JOB ITEM
Please copy word for word the part of the passage below on representing culture as data that opens with the words containing "Fuchs, Christian. ‘From" and closes with "University Press, 1976.".

EXTRACTED TEXT
Manovich asks “What does it mean to represent a cultural object, process or experience as data that can be then analyzed computationally? What elements of these objects, processes and experiences can be captured, and what remains outside?” (p.75).

 

But what is culture?

Before we can answer how to represent culture as data, we should probably do some work to define what ‘culture’ is.

Raymond Williams asserted that “culture is one of the two or three most complicated words in the English language” (p.76). His definition of culture as the sum of a nation’s social practices is at odds with Matthew Arnold’s understanding of culture as something elevated beyond everyday life, as perfectionism (p.6).

Cultural analytics, as a field of study, engages with both of these traditions. Its definition of culture is capacious, like Williams’, taking in what Manovich labels cultural data (photos, music, etc), cultural information (the metadata related to cultural data) and cultural discourse (reviews, ratings, etc, related to cultural data) (p.76). At the same time, data driven approaches to the humanities have been seen as another form of positivism, like Arnold’s (see Fuchs).

What is culture, and how do we represent it as data, are central questions to this project.

 

REFERENCES

Arnold, Matthew. Culture and Anarchy: An Essay in Political and Social Criticism. John Murray, 1961.

Fuchs, Christian. ‘From Digital Positivism and Administrative Big Data Analytics towards Critical Digital and Social Media Research!’ European Journal of Communication, vol. 32, no. 1, Feb. 2017, pp. 37–49. SAGE Journals, https://doi.org/10.1177/0267323116682804.

Manovich, Lev. Cultural Analytics. MIT Press, 2020.

Williams, Raymond. Keywords: A Vocabulary of Culture and Society. Oxford University Press, 1976.

RECORD EXCERPTS
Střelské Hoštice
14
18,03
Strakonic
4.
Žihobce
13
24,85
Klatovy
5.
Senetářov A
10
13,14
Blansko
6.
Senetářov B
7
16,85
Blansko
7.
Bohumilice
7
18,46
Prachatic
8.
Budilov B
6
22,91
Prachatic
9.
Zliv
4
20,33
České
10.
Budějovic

TASK RESPONSE
Fuchs, Christian. ‘From Digital Positivism and Administrative Big Data Analytics towards Critical Digital and Social Media Research!’ European Journal of Communication, vol. 32, no. 1, Feb. 2017, pp. 37–49. SAGE Journals, https://doi.org/10.1177/0267323116682804.

Manovich, Lev. Cultural Analytics. MIT Press, 2020.

Williams, Raymond. Keywords: A Vocabulary of Culture and Society. Oxford University Press, 1976.